━━━━━ Texte source ━━━━━
Sur la page Facebook de La Cure Sylvester du vendredi 12 février à 8h08, quelques photos sont mises en ligne avec la note d’explication suivante: Breaking News, les joueurs de Le Cure Sylvester refusent de s’entraîner ce matin. Ils sont en grêve avec leurs dirigeants. Les photos qui sont en ligne montrent bien que les joueurs ont pris la pose avec leur entraîneur, Richard Achille. La même journée notre collègue de l’express publie une information à l’effet que les joueurs de ASRR (Association Sportive de Rivière du Rempart) boudent l’entraînement en raison des salaires impayés.
Une situation que confirme Roland David, le président de l’ASRR alors que le Team Manager de La Cure Sylvester a tourné autour du pot pour essayer de minimiser cette affaire. «Les joueurs de l’équipe ont affiché leurs mécontentements parce qu’ils n’avaient pas encore touché leurs salaires. Ce qui demeure tout à fait normal. Je tiens la Mauritius Professionnal Football League (MPFL) pour responsable car c’est cette instance qui a pris la responsabilité des financements. Ces gens  se disent professionnels, mais agit de façon contraire. J’ai parlé, lors de la semaine écoulée, au secrétaire général de la MFA, Didier  Pragassa, qui a confirmé que le montant avait été transféré sur notre compte bancaire. Or, ce n’est que vendredi le 12 février que nous avons été en mesure de confirmer par le biais de notre trésorier que l’argent en question avait été versé. Qui dit la vérité dans cette histoire?», s’est offusqué Roland David.
Deux formations de la Mauritius Professionnal Football League (MPFL) qui sont en crise pour cause de salaires impayés. Cette affaire n’est pas si simple et révèle à n’en point douter un problème beaucoup plus profond. D’autant que l’évocation d’une crise financière dans le fonctionnement de cette ligue n’est pas nouveau et c’est même sur la base de ce mécontentement que Saoud Lallmohamed fut poussé à prendre la porte de sortie comme responsable technique pour la MPFL au sein de la commission technique.
Même si Danielo Ramsamy a cherché à tempérer pour dire le contraire sur la situation de son organisme, il va sans dire qu’il y a bien une crise financière, voire un problème de «cash flow» qui secoue la MPFL. «Non, il n’y  a pas de problème de cash flow au sein de la MPFL», a soutenu Danielo Ramsamy, qui pour justifier les salaires impayés au 30 janvier aux joueurs, comme promis par la MPFL selon certains clubs, jette la faute sur la Mauritius Football Association.
━━━━━ Extrait de données ━━━━━
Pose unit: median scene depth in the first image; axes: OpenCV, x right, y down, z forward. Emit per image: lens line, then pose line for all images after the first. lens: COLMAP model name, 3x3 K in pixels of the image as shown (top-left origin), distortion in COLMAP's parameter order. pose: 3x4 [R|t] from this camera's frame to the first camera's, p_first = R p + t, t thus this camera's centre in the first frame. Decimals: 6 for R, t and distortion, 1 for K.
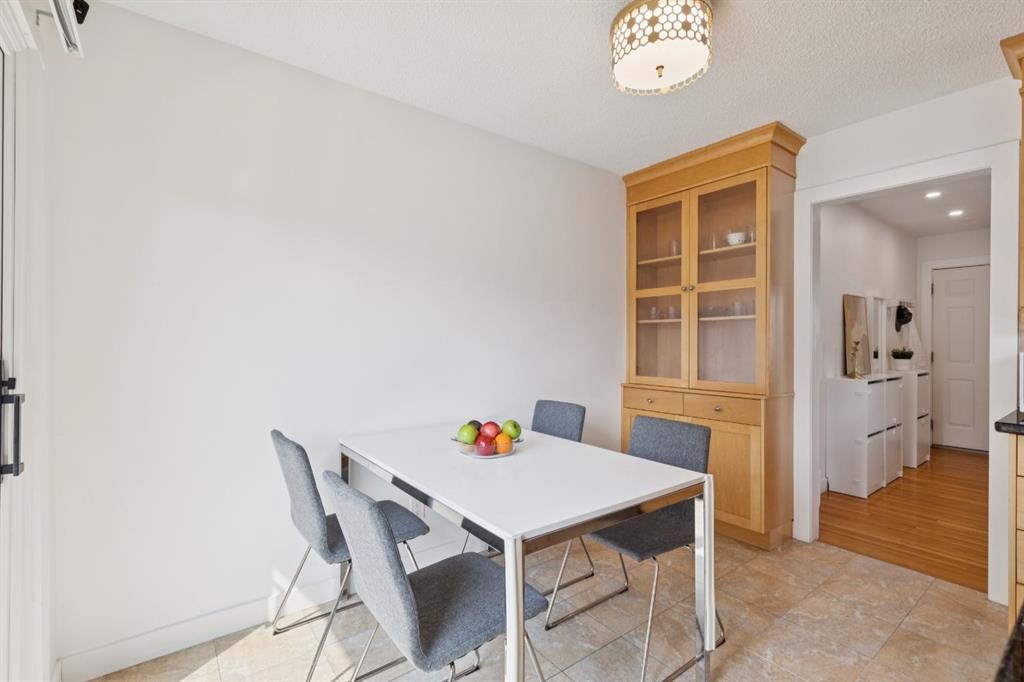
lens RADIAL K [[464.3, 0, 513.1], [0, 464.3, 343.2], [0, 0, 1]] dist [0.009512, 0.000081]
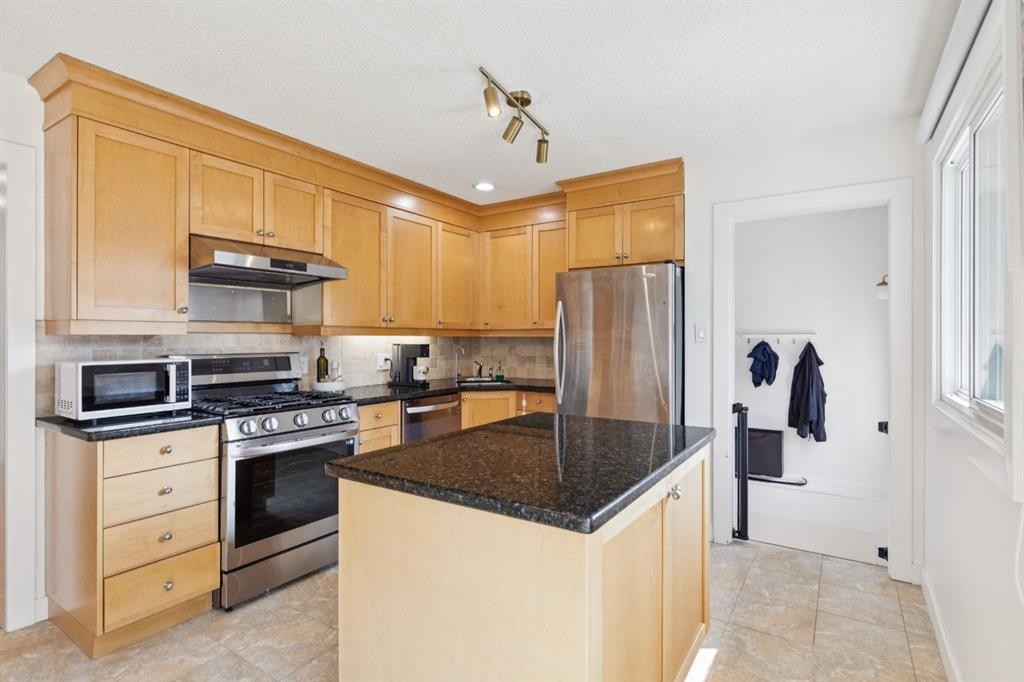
━━━━━
Exercice =>
Recopiez à l'identique le passage de l'article sur les salaires impayés qui s'ouvre sur les mots contenant « Sur la page » et s'achève sur « des salaires impayés. ».

Réponse attendue =>
Sur la page Facebook de La Cure Sylvester du vendredi 12 février à 8h08, quelques photos sont mises en ligne avec la note d’explication suivante: Breaking News, les joueurs de Le Cure Sylvester refusent de s’entraîner ce matin. Ils sont en grêve avec leurs dirigeants. Les photos qui sont en ligne montrent bien que les joueurs ont pris la pose avec leur entraîneur, Richard Achille. La même journée notre collègue de l’express publie une information à l’effet que les joueurs de ASRR (Association Sportive de Rivière du Rempart) boudent l’entraînement en raison des salaires impayés.